Throughout the '80s and '90s, Hannibal languished in obscurity despite releasing a 10-song CD in 1998 called Who Told You That? It wasn't until 2001, when Norton Records released Hannibalism!, a compilation of his songs written between 1958 and 1973, that things started turning around.
On New Year's Eve in 2005, the Black Lips played a Norton Records party in New York that Hannibal emceed. "I had Hannibalism! and liked it, so I was excited to see him," the Black Lips' frontman Jared Swilley says. "I was bullshitting, but I said he should play a show in Atlanta. I figured it would never come up again, but he called a few months later and we got him at the Earl."
Swilley says that playing with Hannibal was the most stressful gig he's ever done. "I stopped being Jared when he yelled at me," he laughs. "I was 'bass player.' Our drummer Joe Bradley almost walked out, and I started having a panic attack. He ended the show early because he wasn't happy with how we played, but what makes him a legend is that he's so committed to getting it right."
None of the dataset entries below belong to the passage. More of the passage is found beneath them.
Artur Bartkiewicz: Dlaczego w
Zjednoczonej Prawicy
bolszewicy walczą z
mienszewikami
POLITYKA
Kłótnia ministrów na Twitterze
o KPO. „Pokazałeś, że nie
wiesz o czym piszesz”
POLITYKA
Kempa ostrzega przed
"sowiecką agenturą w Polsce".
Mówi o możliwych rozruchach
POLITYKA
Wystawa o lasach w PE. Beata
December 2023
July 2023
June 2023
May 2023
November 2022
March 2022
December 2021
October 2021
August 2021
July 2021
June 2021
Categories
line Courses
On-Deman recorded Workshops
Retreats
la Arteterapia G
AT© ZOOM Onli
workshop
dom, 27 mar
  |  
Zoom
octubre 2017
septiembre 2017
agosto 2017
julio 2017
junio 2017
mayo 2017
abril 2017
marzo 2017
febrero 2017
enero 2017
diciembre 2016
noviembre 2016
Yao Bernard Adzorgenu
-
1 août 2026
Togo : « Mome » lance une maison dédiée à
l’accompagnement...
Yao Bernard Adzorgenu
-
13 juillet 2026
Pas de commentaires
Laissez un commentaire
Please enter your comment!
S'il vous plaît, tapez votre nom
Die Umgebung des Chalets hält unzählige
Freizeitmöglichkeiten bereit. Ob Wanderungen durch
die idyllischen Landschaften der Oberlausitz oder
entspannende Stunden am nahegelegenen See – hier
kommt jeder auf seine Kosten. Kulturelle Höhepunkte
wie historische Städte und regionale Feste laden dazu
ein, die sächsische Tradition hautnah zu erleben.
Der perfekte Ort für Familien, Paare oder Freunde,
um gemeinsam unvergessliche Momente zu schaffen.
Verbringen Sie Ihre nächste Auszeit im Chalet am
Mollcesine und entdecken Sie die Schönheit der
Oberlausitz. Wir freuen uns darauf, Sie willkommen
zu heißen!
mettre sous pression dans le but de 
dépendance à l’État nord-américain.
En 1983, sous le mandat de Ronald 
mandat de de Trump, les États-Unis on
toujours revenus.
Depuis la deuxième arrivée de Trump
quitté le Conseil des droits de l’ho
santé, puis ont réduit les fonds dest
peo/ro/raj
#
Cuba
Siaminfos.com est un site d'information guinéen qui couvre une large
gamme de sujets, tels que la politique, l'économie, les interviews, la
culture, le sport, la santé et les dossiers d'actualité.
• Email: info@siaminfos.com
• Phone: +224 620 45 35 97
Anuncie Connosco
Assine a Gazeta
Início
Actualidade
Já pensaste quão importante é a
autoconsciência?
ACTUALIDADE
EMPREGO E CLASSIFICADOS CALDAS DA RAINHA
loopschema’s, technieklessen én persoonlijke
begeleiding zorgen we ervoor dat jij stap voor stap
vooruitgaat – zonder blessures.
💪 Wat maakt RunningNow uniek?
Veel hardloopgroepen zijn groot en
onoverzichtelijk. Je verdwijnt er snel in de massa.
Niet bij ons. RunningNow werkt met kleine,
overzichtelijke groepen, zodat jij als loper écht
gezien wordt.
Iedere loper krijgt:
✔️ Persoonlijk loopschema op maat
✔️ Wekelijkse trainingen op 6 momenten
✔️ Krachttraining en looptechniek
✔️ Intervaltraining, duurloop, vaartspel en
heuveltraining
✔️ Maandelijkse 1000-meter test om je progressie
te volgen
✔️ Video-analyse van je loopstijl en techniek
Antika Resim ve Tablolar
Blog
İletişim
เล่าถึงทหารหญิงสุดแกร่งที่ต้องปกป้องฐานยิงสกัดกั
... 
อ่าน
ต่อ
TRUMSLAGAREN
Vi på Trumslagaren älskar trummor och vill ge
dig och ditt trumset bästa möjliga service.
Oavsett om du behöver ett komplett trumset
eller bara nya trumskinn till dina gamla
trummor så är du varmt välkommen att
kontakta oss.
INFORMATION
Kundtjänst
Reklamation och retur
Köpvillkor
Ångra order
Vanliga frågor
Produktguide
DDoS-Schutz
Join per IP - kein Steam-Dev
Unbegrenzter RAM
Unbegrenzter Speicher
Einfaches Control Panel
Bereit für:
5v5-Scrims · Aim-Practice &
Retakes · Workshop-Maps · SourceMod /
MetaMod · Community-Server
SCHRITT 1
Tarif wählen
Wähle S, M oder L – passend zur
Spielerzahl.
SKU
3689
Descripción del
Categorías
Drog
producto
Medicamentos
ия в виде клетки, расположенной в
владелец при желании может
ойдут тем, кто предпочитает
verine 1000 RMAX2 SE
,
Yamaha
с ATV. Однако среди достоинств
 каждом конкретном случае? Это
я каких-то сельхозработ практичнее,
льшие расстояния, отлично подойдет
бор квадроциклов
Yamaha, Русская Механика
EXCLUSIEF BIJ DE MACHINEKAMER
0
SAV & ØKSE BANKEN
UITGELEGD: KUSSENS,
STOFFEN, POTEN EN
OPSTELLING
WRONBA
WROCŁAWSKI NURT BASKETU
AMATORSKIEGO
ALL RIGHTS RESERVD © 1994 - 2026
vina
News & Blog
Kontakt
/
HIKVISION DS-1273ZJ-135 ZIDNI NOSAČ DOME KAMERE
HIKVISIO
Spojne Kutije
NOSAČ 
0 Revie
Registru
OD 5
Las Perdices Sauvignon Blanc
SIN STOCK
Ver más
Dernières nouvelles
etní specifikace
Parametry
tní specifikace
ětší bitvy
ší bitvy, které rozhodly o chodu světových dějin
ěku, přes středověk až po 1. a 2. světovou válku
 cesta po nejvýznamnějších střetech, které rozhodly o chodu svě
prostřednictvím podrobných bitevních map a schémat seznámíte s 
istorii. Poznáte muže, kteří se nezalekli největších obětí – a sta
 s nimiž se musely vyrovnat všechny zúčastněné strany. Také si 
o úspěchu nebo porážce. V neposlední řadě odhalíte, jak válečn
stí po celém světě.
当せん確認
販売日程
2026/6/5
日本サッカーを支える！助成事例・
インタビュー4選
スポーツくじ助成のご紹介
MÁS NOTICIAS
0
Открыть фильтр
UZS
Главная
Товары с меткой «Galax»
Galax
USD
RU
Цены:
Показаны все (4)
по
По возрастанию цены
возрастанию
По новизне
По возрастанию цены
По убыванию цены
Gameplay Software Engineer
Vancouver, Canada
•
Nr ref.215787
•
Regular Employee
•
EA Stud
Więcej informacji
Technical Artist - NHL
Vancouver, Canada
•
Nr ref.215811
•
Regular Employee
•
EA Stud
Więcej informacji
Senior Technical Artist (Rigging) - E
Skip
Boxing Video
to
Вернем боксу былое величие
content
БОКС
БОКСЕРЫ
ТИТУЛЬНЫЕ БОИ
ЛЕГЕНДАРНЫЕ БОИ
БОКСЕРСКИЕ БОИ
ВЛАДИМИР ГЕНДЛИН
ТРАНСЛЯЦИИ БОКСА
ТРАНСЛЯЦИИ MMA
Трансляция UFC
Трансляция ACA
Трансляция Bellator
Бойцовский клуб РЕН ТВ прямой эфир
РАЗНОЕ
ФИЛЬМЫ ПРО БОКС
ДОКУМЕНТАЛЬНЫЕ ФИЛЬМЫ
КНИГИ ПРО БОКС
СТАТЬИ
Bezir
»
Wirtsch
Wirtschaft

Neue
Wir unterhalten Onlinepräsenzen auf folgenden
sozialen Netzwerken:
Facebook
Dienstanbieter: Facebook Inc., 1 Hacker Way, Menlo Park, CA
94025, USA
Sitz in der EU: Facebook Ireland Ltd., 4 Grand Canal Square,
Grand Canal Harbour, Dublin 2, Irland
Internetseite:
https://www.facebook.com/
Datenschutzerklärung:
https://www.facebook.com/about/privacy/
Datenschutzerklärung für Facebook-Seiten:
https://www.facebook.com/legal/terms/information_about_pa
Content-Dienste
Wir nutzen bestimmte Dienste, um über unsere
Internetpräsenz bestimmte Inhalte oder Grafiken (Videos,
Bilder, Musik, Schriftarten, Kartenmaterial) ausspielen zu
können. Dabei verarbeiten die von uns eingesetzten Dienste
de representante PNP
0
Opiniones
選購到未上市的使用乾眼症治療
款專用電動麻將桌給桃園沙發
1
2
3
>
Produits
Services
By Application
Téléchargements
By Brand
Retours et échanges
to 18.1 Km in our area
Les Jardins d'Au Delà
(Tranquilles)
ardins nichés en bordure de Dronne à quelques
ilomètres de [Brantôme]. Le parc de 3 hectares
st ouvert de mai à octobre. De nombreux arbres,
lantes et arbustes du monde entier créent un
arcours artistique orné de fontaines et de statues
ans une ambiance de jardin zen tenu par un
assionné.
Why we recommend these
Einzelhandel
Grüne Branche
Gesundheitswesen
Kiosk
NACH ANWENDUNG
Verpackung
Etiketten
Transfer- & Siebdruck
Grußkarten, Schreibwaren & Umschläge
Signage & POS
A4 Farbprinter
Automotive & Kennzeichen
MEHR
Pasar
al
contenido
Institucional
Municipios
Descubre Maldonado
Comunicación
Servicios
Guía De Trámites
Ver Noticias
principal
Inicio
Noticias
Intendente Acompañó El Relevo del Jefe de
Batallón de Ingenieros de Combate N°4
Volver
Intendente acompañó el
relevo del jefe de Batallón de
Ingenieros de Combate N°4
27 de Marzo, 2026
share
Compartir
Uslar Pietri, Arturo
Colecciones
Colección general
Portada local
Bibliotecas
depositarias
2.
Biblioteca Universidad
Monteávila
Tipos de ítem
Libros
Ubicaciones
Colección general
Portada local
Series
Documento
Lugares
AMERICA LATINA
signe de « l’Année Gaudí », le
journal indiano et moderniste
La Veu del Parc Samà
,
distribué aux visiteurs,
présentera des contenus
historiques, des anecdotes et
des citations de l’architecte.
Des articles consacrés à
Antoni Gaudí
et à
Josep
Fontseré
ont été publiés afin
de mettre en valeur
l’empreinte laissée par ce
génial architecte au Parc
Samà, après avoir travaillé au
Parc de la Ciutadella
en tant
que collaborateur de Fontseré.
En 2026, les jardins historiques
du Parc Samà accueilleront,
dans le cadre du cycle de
This time around, Hannibal will play a show at Eyedrum in honor of Mighty Hannibal Day, and he'll be backed by guitarist Freddie Terrell's five-piece Soul Expedition Band, along with his wife Gartrell. But he isn't content to rest on his laurels. He has plans to release a jazz album in the months ahead. In the meantime, he's also the subject of a documentary film called Showtime! being shot by independent filmmaker Ezra Bookstein.
The newfound interest in Hannibal's music couldn't make him happier. "I thank God every day that I was allowed to live through those times and help plant the seeds for bringing people together," Hannibal says. "And I thank him for people like Jared and the Black Lips for helping me get my propers before I leave the game."